Милый юноша Рональд принес из города превкусный мясной паштет, и я с удовольствием увидел рядом с этим кушаньем графин действительно превосходного портвейна. Я ел, а Рональд рассказывал мне городские новости: в Эдинбурге целый день толковали о нашем бегстве; то войска, то отдельные верховые разыскивали бежавших, но, по последним сведениям, никто из пленников не попался. Общество отнеслось к бежавшим очень благосклонно, все прославляли наше мужество, многие выражали сожаление о том, что у нас так мало вероятности добраться до Франции. Сорвался с веревки Сомбреф, крестьянин, он спал в другой части замка; таким образом я узнал, что все бывшие мои товарищи бежали.

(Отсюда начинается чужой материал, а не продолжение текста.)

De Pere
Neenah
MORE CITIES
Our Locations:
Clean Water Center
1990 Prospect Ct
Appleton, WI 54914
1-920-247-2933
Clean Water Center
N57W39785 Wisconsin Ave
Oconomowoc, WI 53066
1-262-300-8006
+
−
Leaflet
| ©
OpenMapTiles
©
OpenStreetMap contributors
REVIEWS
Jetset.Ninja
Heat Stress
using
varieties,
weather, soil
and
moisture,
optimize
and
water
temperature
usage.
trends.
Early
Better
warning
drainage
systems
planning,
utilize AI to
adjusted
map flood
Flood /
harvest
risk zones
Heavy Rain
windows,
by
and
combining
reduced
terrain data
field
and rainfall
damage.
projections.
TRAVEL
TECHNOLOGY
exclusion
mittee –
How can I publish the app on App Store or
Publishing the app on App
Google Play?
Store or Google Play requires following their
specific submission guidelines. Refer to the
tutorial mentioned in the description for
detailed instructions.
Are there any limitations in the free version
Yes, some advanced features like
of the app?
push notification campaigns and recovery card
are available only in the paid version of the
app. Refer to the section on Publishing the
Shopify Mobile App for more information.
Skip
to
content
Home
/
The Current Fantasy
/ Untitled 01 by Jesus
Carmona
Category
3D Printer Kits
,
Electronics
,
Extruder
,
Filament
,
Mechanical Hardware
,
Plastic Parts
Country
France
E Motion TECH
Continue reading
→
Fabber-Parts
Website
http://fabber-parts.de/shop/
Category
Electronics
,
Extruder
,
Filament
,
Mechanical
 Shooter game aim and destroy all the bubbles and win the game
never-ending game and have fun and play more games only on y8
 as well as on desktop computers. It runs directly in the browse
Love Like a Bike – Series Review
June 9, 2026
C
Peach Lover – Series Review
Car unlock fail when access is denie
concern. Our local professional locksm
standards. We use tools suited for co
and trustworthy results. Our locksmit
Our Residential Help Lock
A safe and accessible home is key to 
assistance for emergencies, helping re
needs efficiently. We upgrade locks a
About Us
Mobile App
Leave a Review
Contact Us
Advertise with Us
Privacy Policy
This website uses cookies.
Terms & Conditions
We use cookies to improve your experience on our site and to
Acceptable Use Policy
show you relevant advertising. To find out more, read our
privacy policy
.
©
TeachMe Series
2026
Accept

Вскоре мы заметным образом перешли к разговору о других предметах. Невозможно придумать достаточно сильных выражений, чтобы передать то удовольствие, которое испытывал я, сидя в приличном платье за одним столом с Флорой и беседуя с нею в качестве свободного человека, по своему усмотрению располагающего материальными средствами и дарованными ему небом умственными преимуществами. А мне нужна была сообразительность, чтобы в одно и то же время Рональду казаться рыцарем, ревностным воителем, а Флоре человеком, в голосе которого звучала та же глубокая сентиментальная нота, которую она слышала уже раньше в моих речах. Иногда людям выдаются необычайно счастливые дни, когда их пищеварение, ум, возлюбленные — все, точно сговорившись, балует их, когда даже самая погода будто старается угодить им. О себе скажу только, что в эту ночь я превзошел все, чего ожидал от себя, и имел счастие восхитить моих хозяев. Мало-помалу молодые люди позабыли свои ужасы, я стал менее осторожен. Наконец нас вернуло на землю одно происшествие; мы вполне могли бы предвидеть катастрофу, но тем не менее она поразила нас. Я наполнил стаканы и шепнул:

— Предлагаю тост или, лучше сказать, три тоста, но настолько связанные между собою, что их невозможно разделить. Прежде всего, я хочу выпить за храброго, а потому и великодушного неприятеля. Он увидел, что я безоружен, что я беспомощный беглец. Точно лев, он не захотел легкой победы. Имея полную возможность отомстить мне, он предпочел дружески обойтись со мной. Затем я предложил бы выпить за мою прекрасную и нежную неприятельницу, которая встретила меня в заключении и ободрила своим бесценным сочувствием. Все, что она сделала, я знаю, было сделано ею во имя милосердия, и я только прошу (почти не надеясь на успех моей просьбы), чтобы это милосердие оказалось милосердным до конца. К произнесенным двум тостам я хочу присоединить (в первый и, вероятно, в последний раз) третий: выпейте за здоровье… боюсь, что следует сказать — в память человека, сражавшегося не всегда без успеха против ваших солдат, человека, явившегося сюда побежденным только за тем, чтобы почувствовать себя снова побежденным честной рукой одного, незабвенными глазами другой.